I think this illustrates the fundamental tension between brevity/convenience and flexibility. IMO, any syntactic sugar worth using must be visually simpler than the alternative — and this means we have to make some assumptions about what a given shortcut doesn’t do and what the user can’t customize. If $tiddler=<<data>> wasn’t hard-coded into my macro definitions, I’d have to add another named parameter, and probably a fallback value… and I couldn’t use a <<variable>> value of that parameter without resorting to a long-form macrocall, at which point the shortcut is no longer truly short.

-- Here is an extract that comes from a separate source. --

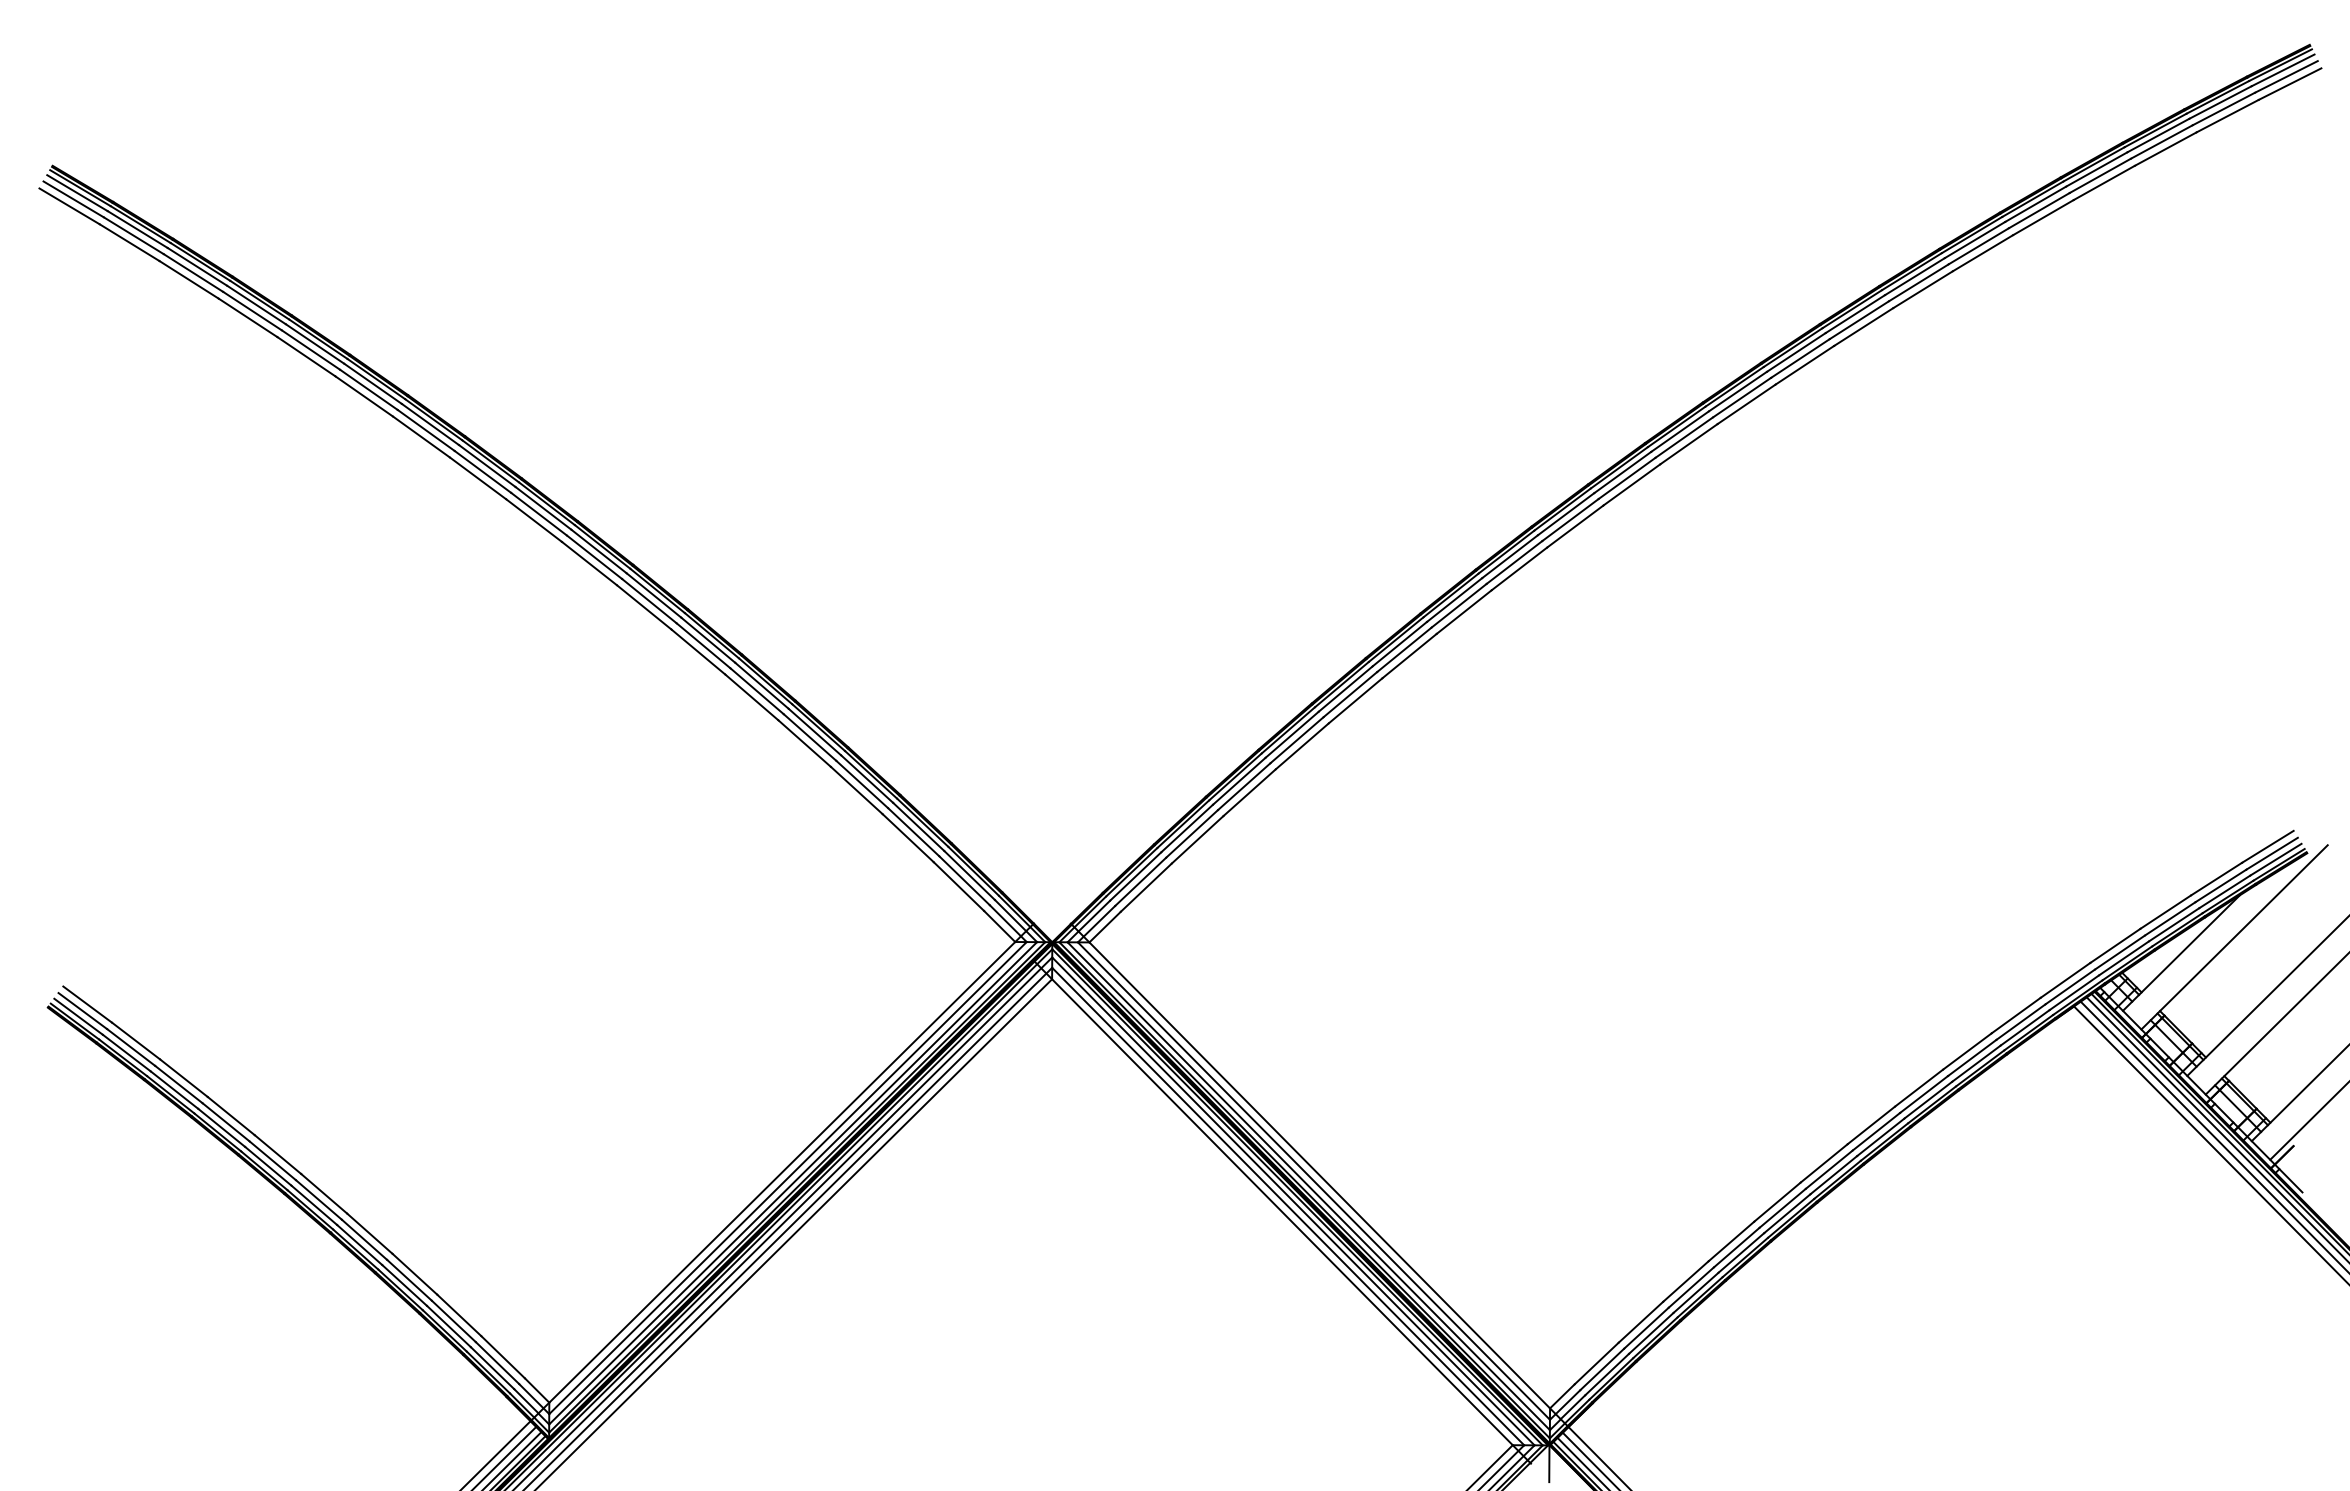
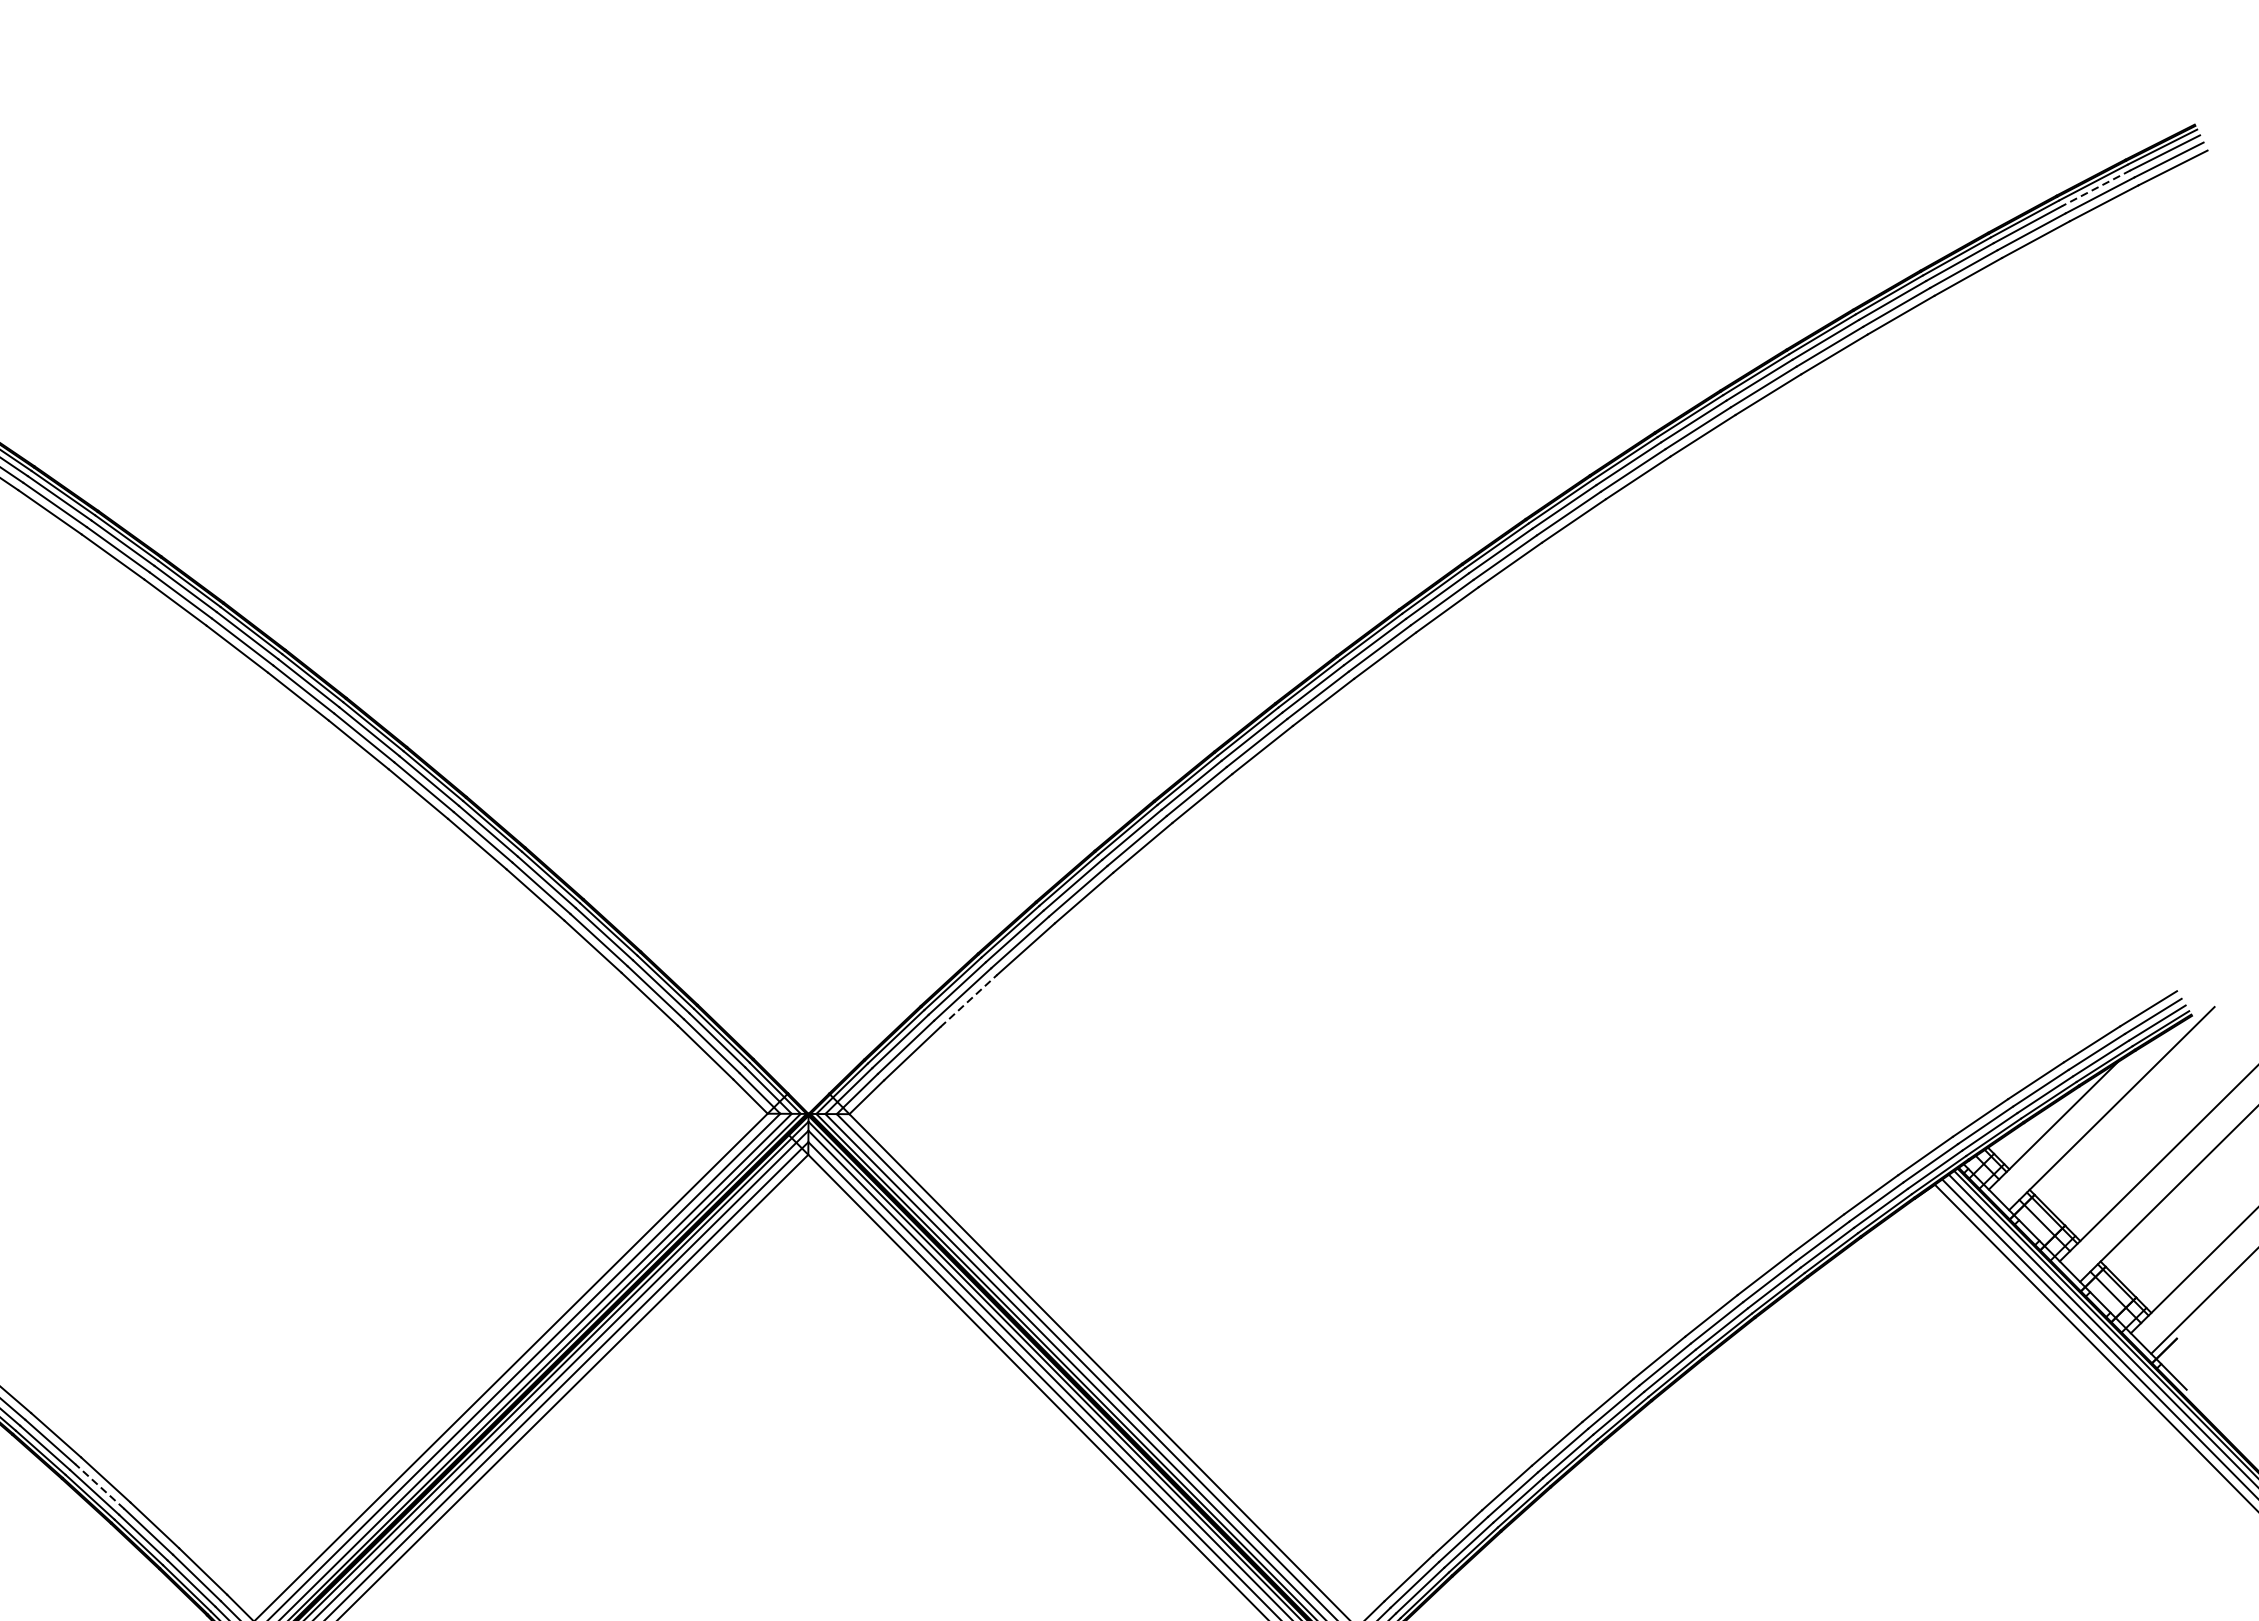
line: (2220, 102) -> (2096, 188), solid -> dashed
line: (1197, 839) -> (968, 1000), solid -> dashed
line: (409, 1279) -> (99, 1485), solid -> dashed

(As a side note, these examples also illustrate what I do see as a moderate gap in working with index values — and particularly in deleting them. While $action-setfield can take either a $field or $index value, $action-deletefield doesn’t have a corresponding $index attribute, so we have to use this unintuitive <$action-setfield $index="indexName" /> workaround. That missing parallel is something I would actually really like to see added, even if we never get an $action-setindex or $action-deleteindex, but given Jeremy’s views on data tiddlers in general, I’m not particularly optimistic.)
All this to say: I think I must be missing something about your imagined implementation, because what I can come up with myself doesn’t seem simpler at all.
As a bit of a digression, your comment here also stuck out to me:
In the past, you’ve been quite critical of user solutions that introduced new JS features to accomplish things that can be done with extant TW script. In fact, in your user profile, you still define yourself as a “super user intentionally understanding tiddlywiki from an advanced user perspective, rather than solving problems via javascript and development.” And historically, you’ve also been a major proponent of maximally flexible solutions over ones specialized for one particular use-case. So I’m curious what it is about this particular issue that makes you feel new JS widgets are the best solution. Do you simply feel that it’s no longer as important to delve into extant features now that we can all “vibe-code” equally well?
I’ve never worked with ChatGPT myself, but I have noticed (in reviewing others’ broken code) that while it has a notably poor grasp of extant syntax, it’s very fond of hallucinating new widgets and operators. I can imagine that, given the much greater sample size available for Javascript, it would also be easier to get it to spit out a new JS widget than to force it to provide a working solution using core TW script. Do you see this as the best way forward for “naive” and/or “power” users?